A few hundred of these men now closing this wonderful march would accompany Jefferson Davis in his last effort to avoid capture, and would only leave him and those he loved, when he should plead that their presence would only endanger his escape. They would only depart when he commanded them to go, and urged them by their loyalty and devotion to him to listen to his appeal—that they leave him alone in the supreme hour of his political grief and distress.
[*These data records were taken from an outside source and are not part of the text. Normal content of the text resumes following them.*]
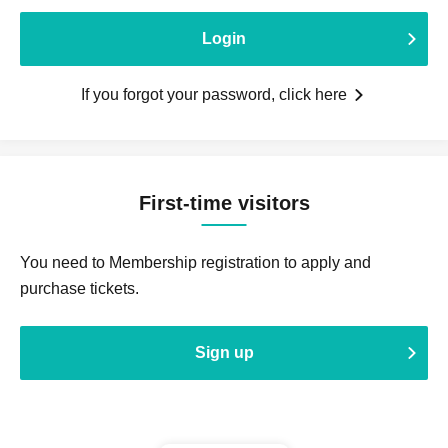
Login
If you forgot your password, click here
First-time visitors
You need to Membership registration to apply and
purchase tickets.
Sign up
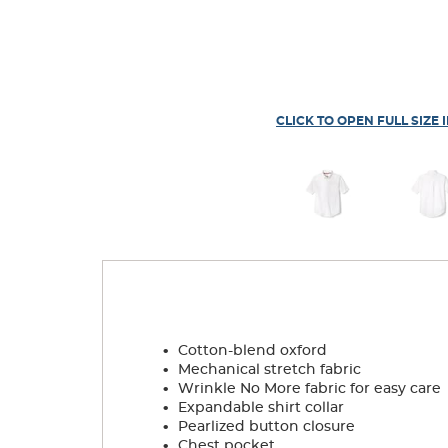
CLICK TO OPEN FULL SIZE 
.
Cotton-blend oxford
.
Mechanical stretch fabric
.
Wrinkle No More fabric for easy care
.
Expandable shirt collar
.
Pearlized button closure
.
Chest pocket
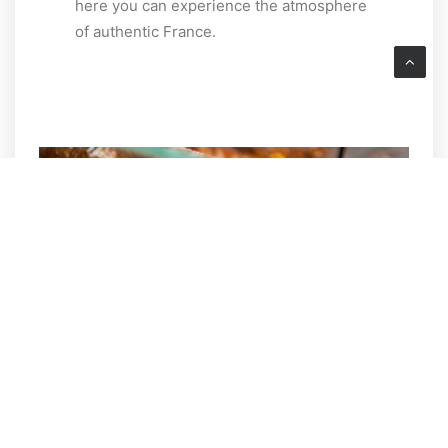
here you can experience the atmosphere
of authentic France.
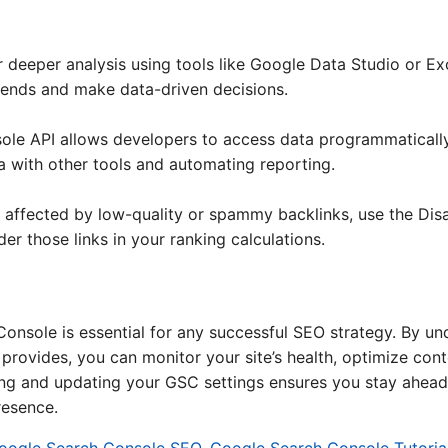
 deeper analysis using tools like Google Data Studio or Exc
trends and make data-driven decisions.
le API allows developers to access data programmatically.
a with other tools and automating reporting.
en affected by low-quality or spammy backlinks, use the Di
er those links in your ranking calculations.
nsole is essential for any successful SEO strategy. By und
it provides, you can monitor your site’s health, optimize co
ewing and updating your GSC settings ensures you stay ahead
resence.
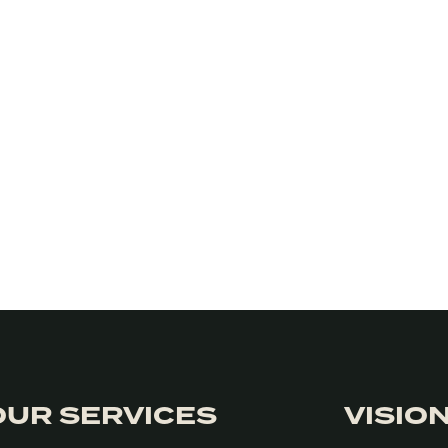
OUR SERVICES
VISIO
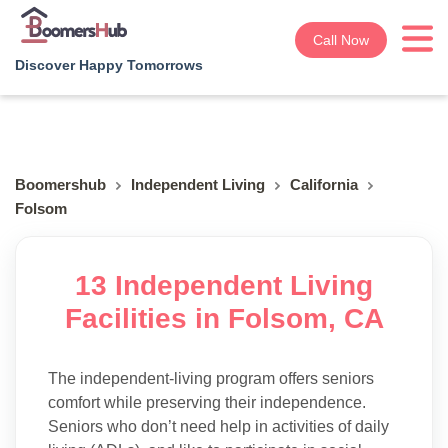
Call Now
Discover Happy Tomorrows
Boomershub
Independent Living
California
Folsom
13 Independent Living
Facilities in Folsom, CA
The independent-living program offers seniors
comfort while preserving their independence.
Seniors who don’t need help in activities of daily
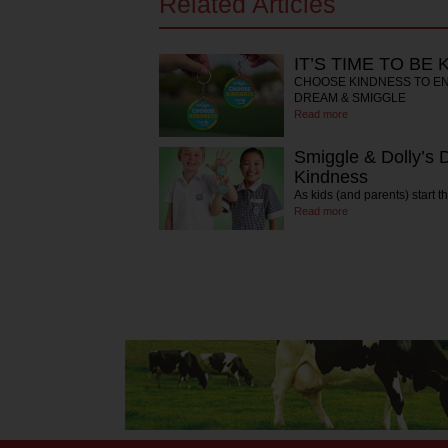
Related Articles
IT’S TIME TO BE 
CHOOSE KINDNESS TO EN
DREAM & SMIGGLE
Read more
Smiggle & Dolly’s
Kindness
As kids (and parents) start 
Read more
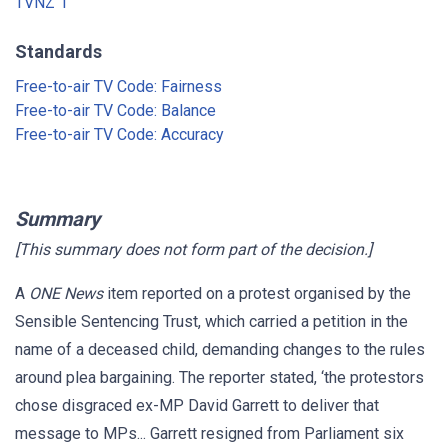
TVNZ 1
Standards
Free-to-air TV Code: Fairness
Free-to-air TV Code: Balance
Free-to-air TV Code: Accuracy
Summary
[This summary does not form part of the decision.]
A
ONE News
item reported on a protest organised by the
Sensible Sentencing Trust, which carried a petition in the
name of a deceased child, demanding changes to the rules
around plea bargaining. The reporter stated, ‘the protestors
chose disgraced ex-MP David Garrett to deliver that
message to MPs... Garrett resigned from Parliament six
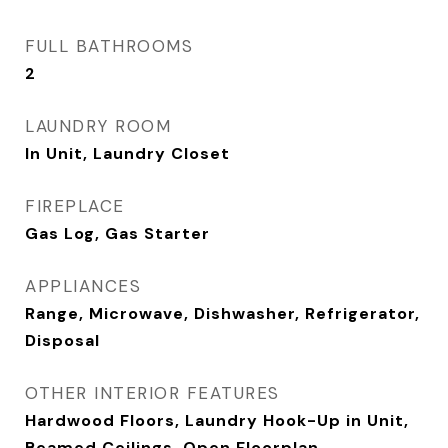
FULL BATHROOMS
2
LAUNDRY ROOM
In Unit, Laundry Closet
FIREPLACE
Gas Log, Gas Starter
APPLIANCES
Range, Microwave, Dishwasher, Refrigerator,
Disposal
OTHER INTERIOR FEATURES
Hardwood Floors, Laundry Hook-Up in Unit,
Beamed Ceilings, Open Floorplan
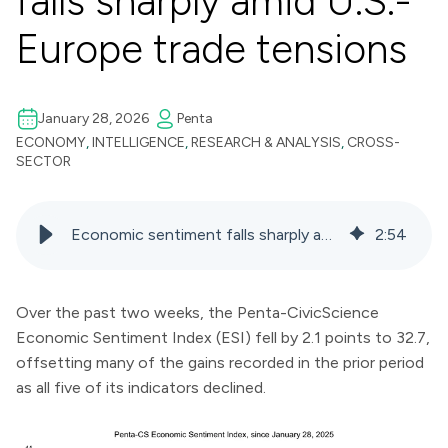
falls sharply amid U.S.-
Europe trade tensions
January 28, 2026
Penta
ECONOMY
,
INTELLIGENCE
,
RESEARCH & ANALYSIS
,
CROSS-
SECTOR
Economic sentiment falls sharply amid U.S.-Europe trade tensions
2
:
54
Over the past two weeks, the Penta-CivicScience
Economic Sentiment Index (ESI) fell by 2.1 points to 32.7,
offsetting many of the gains recorded in the prior period
as all five of its indicators declined.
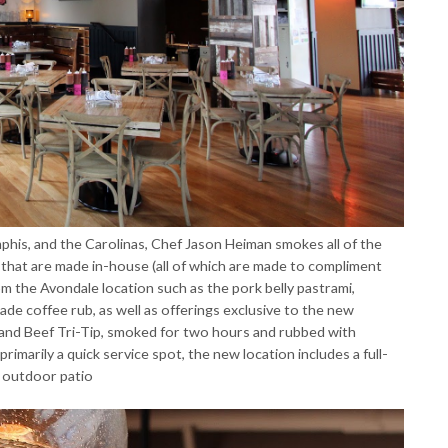
mphis, and the Carolinas, Chef Jason Heiman smokes all of the
that are made in-house (all of which are made to compliment
om the Avondale location such as the pork belly pastrami,
ade coffee rub, as well as offerings exclusive to the new
and Beef Tri-Tip, smoked for two hours and rubbed with
rimarily a quick service spot, the new location includes a full-
t outdoor patio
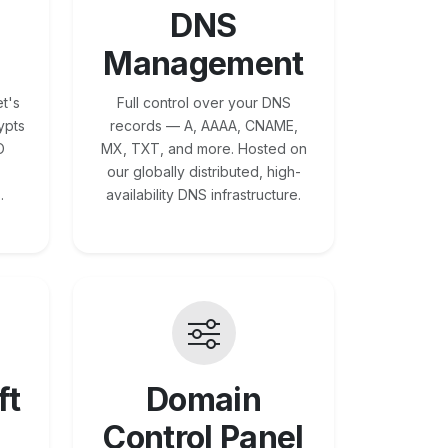
DNS
Management
t's
Full control over your DNS
ypts
records — A, AAAA, CNAME,
O
MX, TXT, and more. Hosted on
our globally distributed, high-
.
availability DNS infrastructure.
ft
Domain
Control Panel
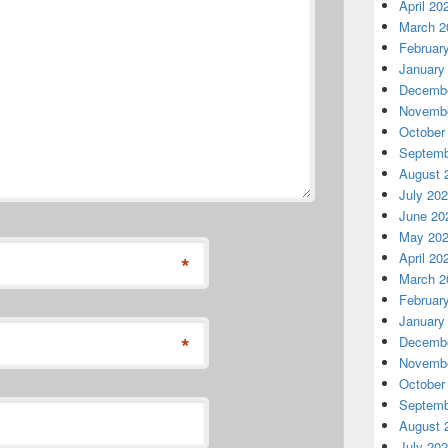
April 20
March 2
Februar
January
Decembe
Novembe
October
Septemb
August 
July 20
June 20
May 20
April 20
*
March 2
Februar
January
*
Decembe
Novembe
October
Septemb
August 
July 20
Some of these men would also be present when the last sun that ever shone on the Confederate States, as a nation, was lengthening its rays on its western course, and sending forth a fading glow on the sad scenes of national dissolution which would, if it were possible, with nature’s shadings, make glorious and immortal the faces of the heroes who, in anguish and awe, looked upon its death throes, a nation that in its brief days of four eventful years was to make a history that would win the admiration and love of all the people of succeeding ages, who read the story of their suffering, their valor, their loyalty and their devotion to principle and country.
Some of these riders were to be faithful unto death, and have a full share of that glorious crown of immortality which fate would hereafter decree to the men of the South as a compensation for a victory, which, though deserved, should be denied.
Chapter XVII
RICHARDS WITH MOSBY’S MEN IN THE
FIGHT AT MT. CARMEL CHURCH,
FEBRUARY 19, 1864
In all military history, Colonel John S. Mosby and his command had neither a counterpart nor a parallel. Man for man, Mosby and his men did more, proportionately, to damage, to harass, to delay and to disturb the Federal forces than any equal number of soldiers who wore the gray.